Mary Anne Bartley's rheumatic heart disease forced her into home schooling; she graduated at the top of a class she "had never met." Due to her illness, she watched her "fellow top ten graduates receive full scholarships to leading universities, while [she] was wished "good luck!" Refusing to kowtow to her disease, however, Bartley went against doctors' orders and began employment at the clinical laboratories of Thomas Jefferson University in Philadelphia. She ignored her physical condition, which led in time to severe symptoms and a prognosis of death within a year's time. Bartley elected to undergo highly risky surgery, performed by Dr. John Y. Templeton III, which resulted in the indefinite prolongation of her life; Bartley honored Templeton years later in her painting "Homage to John Y. Templeton."

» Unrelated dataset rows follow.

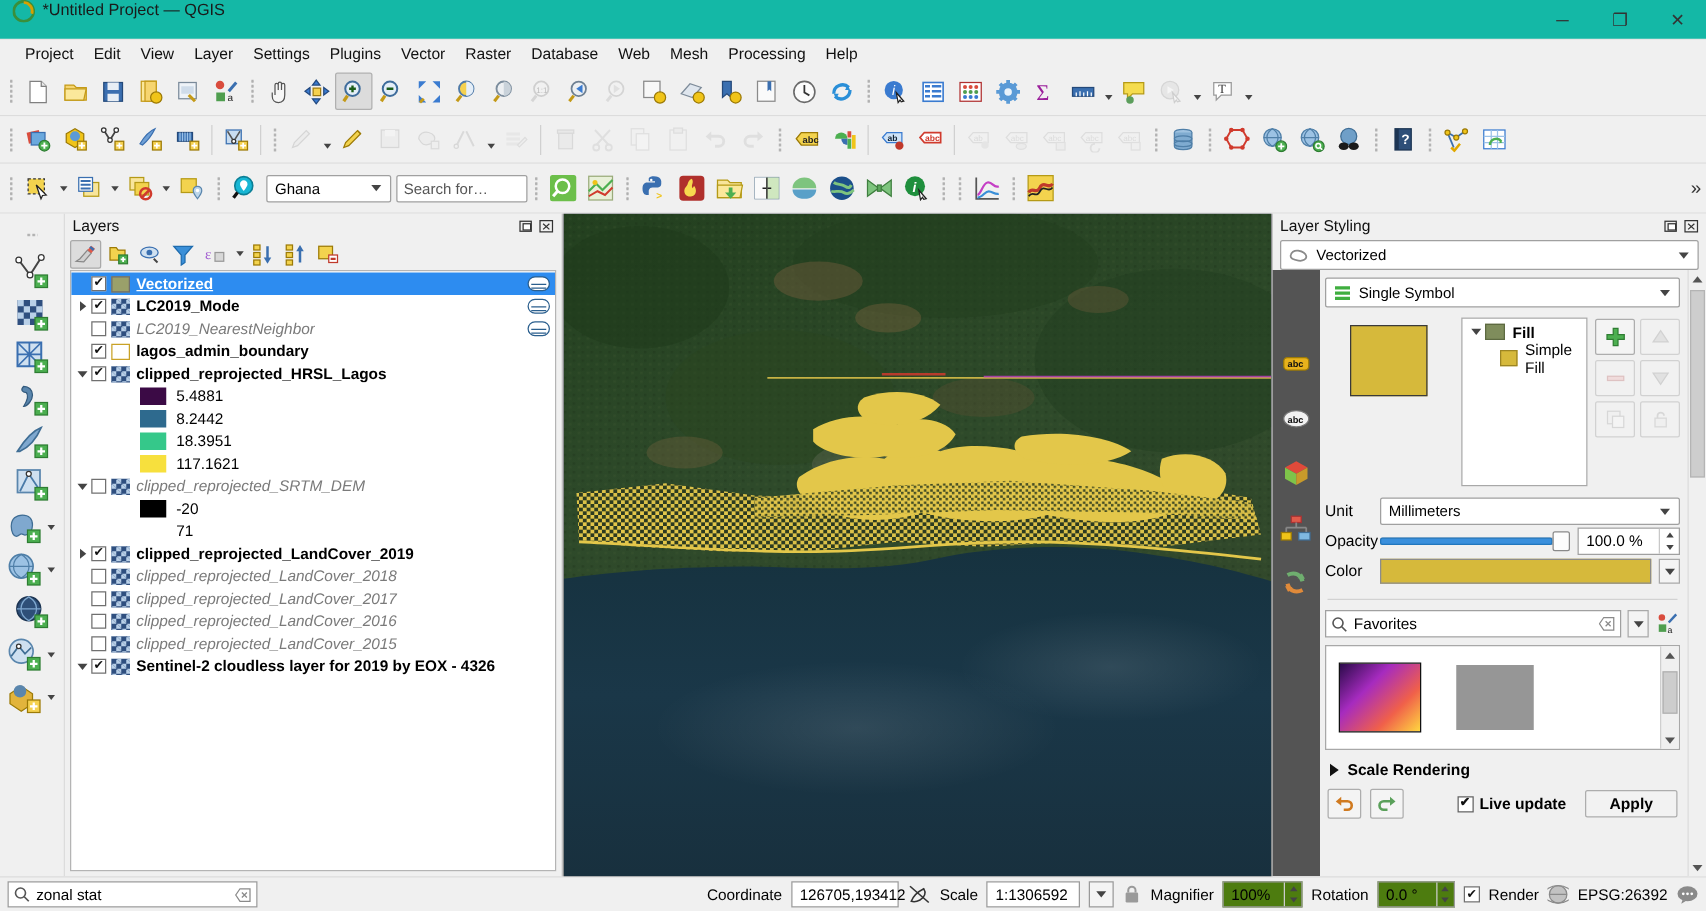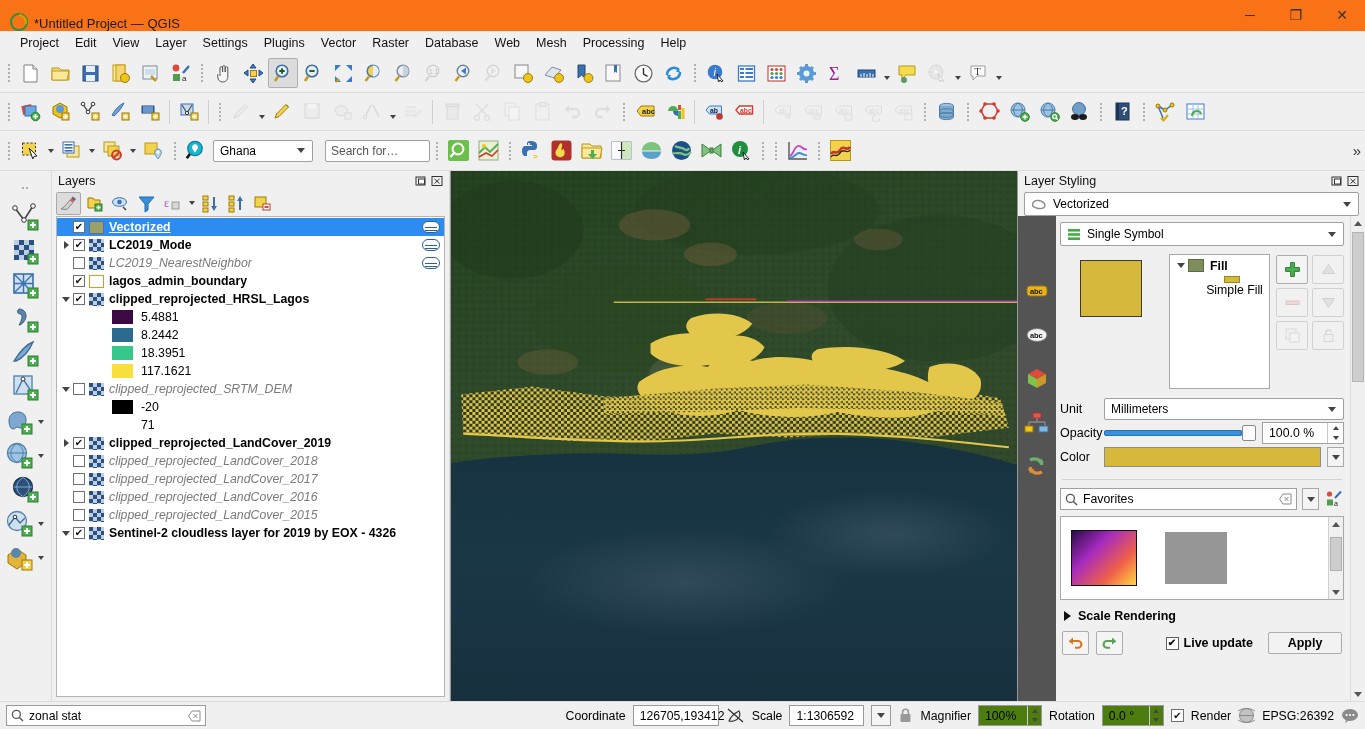--- a/index.html
+++ b/index.html
@@ -9,21 +9,21 @@
     overflow: hidden;
     font-family: "Liberation Sans", sans-serif;
     font-size: 12px;
     color: #000;
     background: #f0f0f0;
   }
   #app { position: relative; width: 1365px; height: 729px; background: #f0f0f0; display: flex; flex-direction: column; }
 
   
   .titlebar {
-    height: 32px; background: #f97316; display: flex; align-items: flex-end;
+    height: 32px; background: #14b8a6; display: flex; align-items: flex-start;
     border-bottom: 1px solid #e6e6e6; flex: 0 0 32px;
   }
   .titlebar .logo { width: 26px; display:flex; align-items:center; justify-content:center; margin-left: 6px; }
   .titlebar .ttl { font-size: 13px; color: #1a1a1a; margin-left: 2px; }
   .win-btns { margin-left: auto; display: flex; height: 32px; }
   .win-btn { width: 46px; height: 32px; display: flex; align-items: center; justify-content: center; font-size: 14px; color: #333; }
 
   
   .menubar { height: 22px; display: flex; align-items: center; background: #f0f0f0; padding-left: 12px; flex: 0 0 22px; }
   .menuitem { padding: 2px 8px; font-size: 12.5px; color: #111; cursor: default; }
@@ -823,21 +823,21 @@
       <svg width="23" height="23" viewBox="0 0 23 23">
           <circle cx="10" cy="9.5" r="7.2" fill="#17b6d4" stroke="#0b7f96" stroke-width="1.3"></circle>
           <path d="M10 5.2c1.7 0 3 1.4 3 3.1s-3 5.4-3 5.4-3-3.7-3-5.4 1.3-3.1 3-3.1z" fill="#fff"></path>
           <path d="M5 15l-3.2 4.2" stroke="#111" stroke-width="2.6"></path>
         </svg>
     </div>
     <div class="combo" style="width:100px;margin-left:2px;">
       <div class="cv">Ghana</div>
       <div class="arw"></div>
     </div>
-    <div class="txtinput" style="width:105px;margin-left:12px;">
+    <div class="txtinput" style="width:105px;margin-left:4px;">
       <span>Search for…</span>
     </div>
     <div class="grip">
         <i></i>
       </div>
 
     <div class="tbtn">
       <svg width="23" height="23" viewBox="0 0 23 23">
           <rect x="1" y="1" width="21" height="21" rx="2" fill="#6cbf4a"></rect>
           <circle cx="11" cy="10" r="5.4" fill="none" stroke="#fff" stroke-width="2"></circle>
@@ -1422,21 +1422,21 @@
             <div class="preview">
               <div class="previewbox"></div>
             </div>
             <div class="symrow2" style="flex:1;min-width:0;">
               <div class="symtree">
                 <div class="streerow">
                   <span class="expander d"></span>
                   <span style="width:16px;height:13px;background:#7f8d5c;border:1px solid #5d6a41;margin-right:6px;display:inline-block;"></span>
                   <b>Fill</b>
                 </div>
-                <div class="streerow" style="padding-left:30px;flex-direction:column;">
+                <div class="streerow" style="padding-left:30px;">
                   <span style="width:16px;height:13px;background:#d6b93b;border:1px solid #9c8523;margin-right:6px;display:inline-block;"></span>
                   <span>Simple Fill</span>
                 </div>
               </div>
               <div class="symbtns">
                 <div class="sbtn">
                   <svg width="17" height="17" viewBox="0 0 17 17">
                       <path d="M6.6 1.6h3.8v5h5v3.8h-5v5H6.6v-5h-5V6.6h5z" fill="#4caf50" stroke="#2e7d32"></path>
                     </svg>
                 </div>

Bartley professes the therapeutic value of art, and she works to bring greater awareness to its importance in the role of patient recovery. As Dr. Wilma Siegel acknowledges, "For the past 20 years, Maryanne [sic] has been teaching medical students to see and feel, during 'hands on' experiences long before anyone even thought of the concept of integrating arts in medicine" (2005 letter of recognition notifying Bartley of Lifetime Achievement Award from The Society for Arts and Healthcare).

Until February, 2005 a solo show of Bartley's multi-colored painted kites floated in space as a site-specific installation at the gallery of Alumni Hall, Thomas Jefferson University--"a room near where the famous picture, The Gross Clinic [see this database] by Thomas Eakins is enshrined" (quoted from Burton Wasserman's review in the October, 2004 issue of Art Matters).

Miscellaneous

Mary Anne Bartley is the first artist to be elected to the prestigious honor society, The College of Physicians.